[What you should do]: Format the material as a JSON list of strings, with one string for each line. Skip blank lines and leave the pictures out.

[Data for processing]:
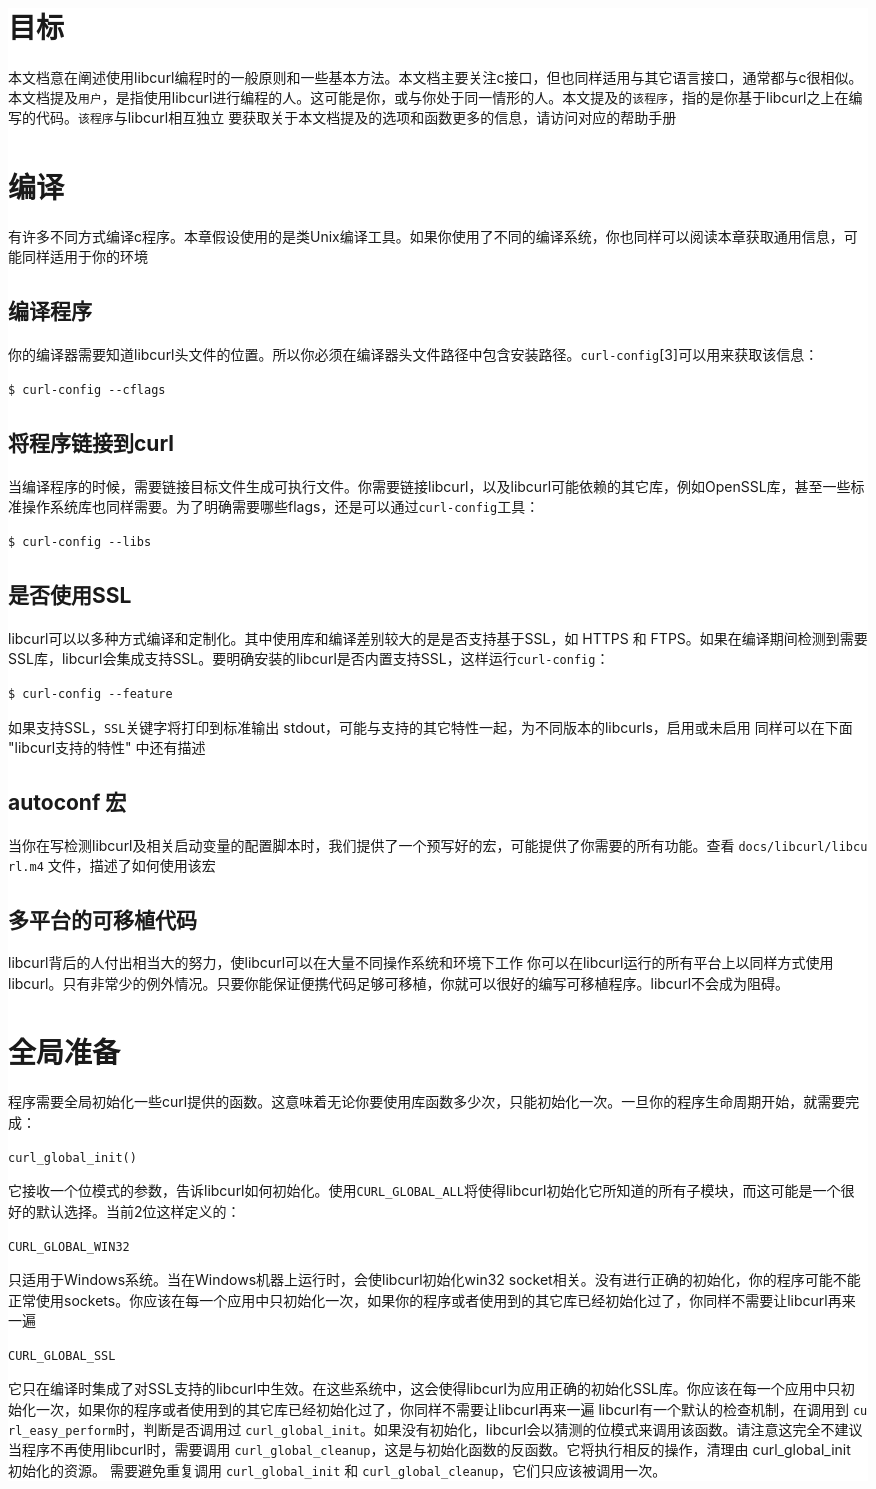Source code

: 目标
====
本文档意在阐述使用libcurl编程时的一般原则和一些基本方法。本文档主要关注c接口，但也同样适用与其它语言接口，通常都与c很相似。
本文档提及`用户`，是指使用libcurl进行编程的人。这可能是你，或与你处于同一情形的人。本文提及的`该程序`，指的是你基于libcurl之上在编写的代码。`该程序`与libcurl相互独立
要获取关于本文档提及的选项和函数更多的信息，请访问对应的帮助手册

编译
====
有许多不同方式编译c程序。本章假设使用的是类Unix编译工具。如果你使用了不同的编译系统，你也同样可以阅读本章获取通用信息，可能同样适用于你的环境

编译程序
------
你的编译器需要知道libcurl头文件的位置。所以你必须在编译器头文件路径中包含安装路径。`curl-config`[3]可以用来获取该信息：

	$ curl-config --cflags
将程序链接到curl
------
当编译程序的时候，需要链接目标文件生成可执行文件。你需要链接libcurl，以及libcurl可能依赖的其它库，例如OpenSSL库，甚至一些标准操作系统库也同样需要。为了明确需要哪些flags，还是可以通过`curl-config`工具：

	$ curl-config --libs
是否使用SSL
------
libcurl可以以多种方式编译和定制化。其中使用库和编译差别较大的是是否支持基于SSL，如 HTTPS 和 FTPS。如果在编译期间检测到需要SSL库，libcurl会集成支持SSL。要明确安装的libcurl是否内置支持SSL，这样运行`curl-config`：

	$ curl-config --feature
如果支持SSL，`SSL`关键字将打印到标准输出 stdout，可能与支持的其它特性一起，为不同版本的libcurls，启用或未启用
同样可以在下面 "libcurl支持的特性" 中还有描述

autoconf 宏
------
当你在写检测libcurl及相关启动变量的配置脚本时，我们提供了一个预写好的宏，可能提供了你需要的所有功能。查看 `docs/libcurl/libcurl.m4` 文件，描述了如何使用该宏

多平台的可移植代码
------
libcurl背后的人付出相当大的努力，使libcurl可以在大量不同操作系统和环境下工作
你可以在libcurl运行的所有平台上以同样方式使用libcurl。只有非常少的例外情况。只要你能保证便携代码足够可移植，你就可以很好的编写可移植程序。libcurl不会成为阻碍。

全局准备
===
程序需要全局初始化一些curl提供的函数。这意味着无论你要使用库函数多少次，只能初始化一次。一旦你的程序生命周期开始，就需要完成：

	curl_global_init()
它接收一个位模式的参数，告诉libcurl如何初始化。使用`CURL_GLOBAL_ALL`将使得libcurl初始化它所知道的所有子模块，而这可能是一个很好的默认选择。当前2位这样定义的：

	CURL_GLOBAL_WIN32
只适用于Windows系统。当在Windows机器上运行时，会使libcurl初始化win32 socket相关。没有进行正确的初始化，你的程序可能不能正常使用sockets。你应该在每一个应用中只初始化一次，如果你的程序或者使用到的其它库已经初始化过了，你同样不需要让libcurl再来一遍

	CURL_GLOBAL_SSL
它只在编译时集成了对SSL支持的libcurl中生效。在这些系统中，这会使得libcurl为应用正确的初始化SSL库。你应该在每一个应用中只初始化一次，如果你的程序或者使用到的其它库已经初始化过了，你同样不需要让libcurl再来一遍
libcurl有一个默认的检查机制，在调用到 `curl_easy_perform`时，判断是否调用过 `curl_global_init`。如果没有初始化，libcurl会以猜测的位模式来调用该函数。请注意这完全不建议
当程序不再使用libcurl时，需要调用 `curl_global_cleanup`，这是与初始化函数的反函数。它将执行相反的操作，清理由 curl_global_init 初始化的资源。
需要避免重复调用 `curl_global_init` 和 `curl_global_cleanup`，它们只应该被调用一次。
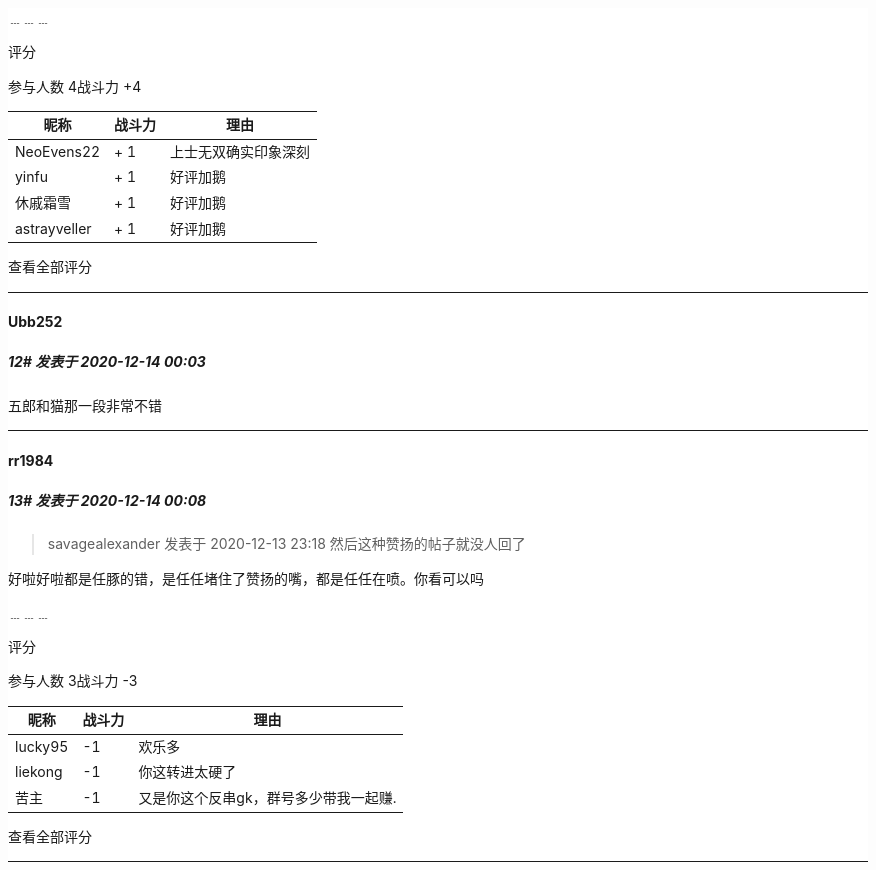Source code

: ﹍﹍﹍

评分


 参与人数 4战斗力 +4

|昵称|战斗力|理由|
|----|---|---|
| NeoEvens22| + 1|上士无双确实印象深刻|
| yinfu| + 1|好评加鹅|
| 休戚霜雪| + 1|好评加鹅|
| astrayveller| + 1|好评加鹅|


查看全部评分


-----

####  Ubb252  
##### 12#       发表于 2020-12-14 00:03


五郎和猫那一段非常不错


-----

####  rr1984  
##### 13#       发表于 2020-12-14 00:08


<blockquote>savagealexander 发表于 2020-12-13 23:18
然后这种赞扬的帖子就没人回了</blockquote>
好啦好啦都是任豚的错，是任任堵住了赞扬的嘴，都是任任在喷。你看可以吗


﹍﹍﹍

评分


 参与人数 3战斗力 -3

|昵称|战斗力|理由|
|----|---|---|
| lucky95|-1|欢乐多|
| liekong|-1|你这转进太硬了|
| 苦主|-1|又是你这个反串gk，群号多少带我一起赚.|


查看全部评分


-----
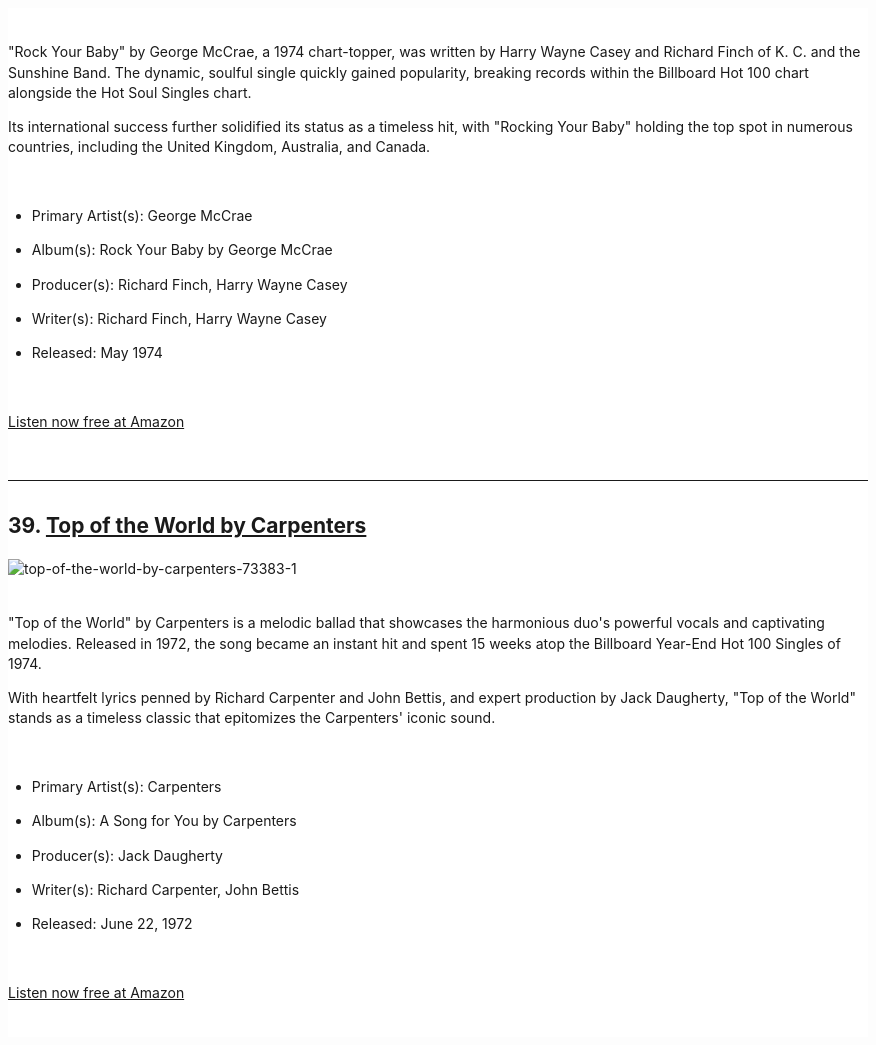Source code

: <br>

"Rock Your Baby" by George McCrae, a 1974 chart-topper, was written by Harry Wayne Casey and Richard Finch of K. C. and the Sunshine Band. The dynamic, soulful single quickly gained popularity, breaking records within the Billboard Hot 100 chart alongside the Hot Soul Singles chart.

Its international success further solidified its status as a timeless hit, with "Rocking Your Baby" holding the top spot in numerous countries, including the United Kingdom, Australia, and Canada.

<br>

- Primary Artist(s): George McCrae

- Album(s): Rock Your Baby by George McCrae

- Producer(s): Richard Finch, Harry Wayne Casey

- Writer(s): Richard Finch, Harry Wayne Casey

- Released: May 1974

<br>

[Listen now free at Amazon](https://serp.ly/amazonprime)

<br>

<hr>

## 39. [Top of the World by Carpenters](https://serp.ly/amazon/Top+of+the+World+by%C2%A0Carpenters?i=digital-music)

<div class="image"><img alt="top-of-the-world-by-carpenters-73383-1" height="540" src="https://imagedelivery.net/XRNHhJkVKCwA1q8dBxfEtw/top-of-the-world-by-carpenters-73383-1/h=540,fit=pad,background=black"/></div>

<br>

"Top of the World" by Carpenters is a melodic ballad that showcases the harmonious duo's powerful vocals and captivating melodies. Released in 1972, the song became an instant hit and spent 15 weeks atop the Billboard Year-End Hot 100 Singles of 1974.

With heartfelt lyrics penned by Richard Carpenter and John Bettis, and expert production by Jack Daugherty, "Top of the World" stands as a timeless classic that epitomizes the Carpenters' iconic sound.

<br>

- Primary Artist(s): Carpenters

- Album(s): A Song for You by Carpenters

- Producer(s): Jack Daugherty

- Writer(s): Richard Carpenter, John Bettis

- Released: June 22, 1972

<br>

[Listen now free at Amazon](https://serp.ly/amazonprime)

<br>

[Answer below]:
[
  "Source code",
  ": 目标",
  "====",
  "本文档意在阐述使用libcurl编程时的一般原则和一些基本方法。本文档主要关注c接口，但也同样适用与其它语言接口，通常都与c很相似。",
  "本文档提及`用户`，是指使用libcurl进行编程的人。这可能是你，或与你处于同一情形的人。本文提及的`该程序`，指的是你基于libcurl之上在编写的代码。`该程序`与libcurl相互独立",
  "要获取关于本文档提及的选项和函数更多的信息，请访问对应的帮助手册",
  "编译",
  "====",
  "有许多不同方式编译c程序。本章假设使用的是类Unix编译工具。如果你使用了不同的编译系统，你也同样可以阅读本章获取通用信息，可能同样适用于你的环境",
  "编译程序",
  "------",
  "你的编译器需要知道libcurl头文件的位置。所以你必须在编译器头文件路径中包含安装路径。`curl-config`[3]可以用来获取该信息：",
  "\t$ curl-config --cflags",
  "将程序链接到curl",
  "------",
  "当编译程序的时候，需要链接目标文件生成可执行文件。你需要链接libcurl，以及libcurl可能依赖的其它库，例如OpenSSL库，甚至一些标准操作系统库也同样需要。为了明确需要哪些flags，还是可以通过`curl-config`工具：",
  "\t$ curl-config --libs",
  "是否使用SSL",
  "------",
  "libcurl可以以多种方式编译和定制化。其中使用库和编译差别较大的是是否支持基于SSL，如 HTTPS 和 FTPS。如果在编译期间检测到需要SSL库，libcurl会集成支持SSL。要明确安装的libcurl是否内置支持SSL，这样运行`curl-config`：",
  "\t$ curl-config --feature",
  "如果支持SSL，`SSL`关键字将打印到标准输出 stdout，可能与支持的其它特性一起，为不同版本的libcurls，启用或未启用",
  "同样可以在下面 \"libcurl支持的特性\" 中还有描述",
  "autoconf 宏",
  "------",
  "当你在写检测libcurl及相关启动变量的配置脚本时，我们提供了一个预写好的宏，可能提供了你需要的所有功能。查看 `docs/libcurl/libcurl.m4` 文件，描述了如何使用该宏",
  "多平台的可移植代码",
  "------",
  "libcurl背后的人付出相当大的努力，使libcurl可以在大量不同操作系统和环境下工作",
  "你可以在libcurl运行的所有平台上以同样方式使用libcurl。只有非常少的例外情况。只要你能保证便携代码足够可移植，你就可以很好的编写可移植程序。libcurl不会成为阻碍。",
  "全局准备",
  "===",
  "程序需要全局初始化一些curl提供的函数。这意味着无论你要使用库函数多少次，只能初始化一次。一旦你的程序生命周期开始，就需要完成：",
  "\tcurl_global_init()",
  "它接收一个位模式的参数，告诉libcurl如何初始化。使用`CURL_GLOBAL_ALL`将使得libcurl初始化它所知道的所有子模块，而这可能是一个很好的默认选择。当前2位这样定义的：",
  "\tCURL_GLOBAL_WIN32",
  "只适用于Windows系统。当在Windows机器上运行时，会使libcurl初始化win32 socket相关。没有进行正确的初始化，你的程序可能不能正常使用sockets。你应该在每一个应用中只初始化一次，如果你的程序或者使用到的其它库已经初始化过了，你同样不需要让libcurl再来一遍",
  "\tCURL_GLOBAL_SSL",
  "它只在编译时集成了对SSL支持的libcurl中生效。在这些系统中，这会使得libcurl为应用正确的初始化SSL库。你应该在每一个应用中只初始化一次，如果你的程序或者使用到的其它库已经初始化过了，你同样不需要让libcurl再来一遍",
  "libcurl有一个默认的检查机制，在调用到 `curl_easy_perform`时，判断是否调用过 `curl_global_init`。如果没有初始化，libcurl会以猜测的位模式来调用该函数。请注意这完全不建议",
  "当程序不再使用libcurl时，需要调用 `curl_global_cleanup`，这是与初始化函数的反函数。它将执行相反的操作，清理由 curl_global_init 初始化的资源。",
  "需要避免重复调用 `curl_global_init` 和 `curl_global_cleanup`，它们只应该被调用一次。",
  "Source code",
  ": ﹍﹍﹍",
  "评分",
  " 参与人数 4战斗力 +4",
  "|昵称|战斗力|理由|",
  "|----|---|---|",
  "| NeoEvens22| + 1|上士无双确实印象深刻|",
  "| yinfu| + 1|好评加鹅|",
  "| 休戚霜雪| + 1|好评加鹅|",
  "| astrayveller| + 1|好评加鹅|",
  "查看全部评分",
  "-----",
  "####  Ubb252  ",
  "##### 12#       发表于 2020-12-14 00:03",
  "五郎和猫那一段非常不错",
  "-----",
  "####  rr1984  ",
  "##### 13#       发表于 2020-12-14 00:08",
  "<blockquote>savagealexander 发表于 2020-12-13 23:18",
  "然后这种赞扬的帖子就没人回了</blockquote>",
  "好啦好啦都是任豚的错，是任任堵住了赞扬的嘴，都是任任在喷。你看可以吗",
  "﹍﹍﹍",
  "评分",
  " 参与人数 3战斗力 -3",
  "|昵称|战斗力|理由|",
  "|----|---|---|",
  "| lucky95|-1|欢乐多|",
  "| liekong|-1|你这转进太硬了|",
  "| 苦主|-1|又是你这个反串gk，群号多少带我一起赚.|",
  "查看全部评分",
  "-----",
  "Source code",
  ": <br>",
  "\"Rock Your Baby\" by George McCrae, a 1974 chart-topper, was written by Harry Wayne Casey and Richard Finch of K. C. and the Sunshine Band. The dynamic, soulful single quickly gained popularity, breaking records within the Billboard Hot 100 chart alongside the Hot Soul Singles chart.",
  "Its international success further solidified its status as a timeless hit, with \"Rocking Your Baby\" holding the top spot in numerous countries, including the United Kingdom, Australia, and Canada.",
  "<br>",
  "- Primary Artist(s): George McCrae",
  "- Album(s): Rock Your Baby by George McCrae",
  "- Producer(s): Richard Finch, Harry Wayne Casey",
  "- Writer(s): Richard Finch, Harry Wayne Casey",
  "- Released: May 1974",
  "<br>",
  "[Listen now free at Amazon](https://serp.ly/amazonprime)",
  "<br>",
  "<hr>",
  "## 39. [Top of the World by Carpenters](https://serp.ly/amazon/Top+of+the+World+by%C2%A0Carpenters?i=digital-music)",
  "<div class=\"image\"><img alt=\"top-of-the-world-by-carpenters-73383-1\" height=\"540\" src=\"https://imagedelivery.net/XRNHhJkVKCwA1q8dBxfEtw/top-of-the-world-by-carpenters-73383-1/h=540,fit=pad,background=black\"/></div>",
  "<br>",
  "\"Top of the World\" by Carpenters is a melodic ballad that showcases the harmonious duo's powerful vocals and captivating melodies. Released in 1972, the song became an instant hit and spent 15 weeks atop the Billboard Year-End Hot 100 Singles of 1974.",
  "With heartfelt lyrics penned by Richard Carpenter and John Bettis, and expert production by Jack Daugherty, \"Top of the World\" stands as a timeless classic that epitomizes the Carpenters' iconic sound.",
  "<br>",
  "- Primary Artist(s): Carpenters",
  "- Album(s): A Song for You by Carpenters",
  "- Producer(s): Jack Daugherty",
  "- Writer(s): Richard Carpenter, John Bettis",
  "- Released: June 22, 1972",
  "<br>",
  "[Listen now free at Amazon](https://serp.ly/amazonprime)",
  "<br>"
]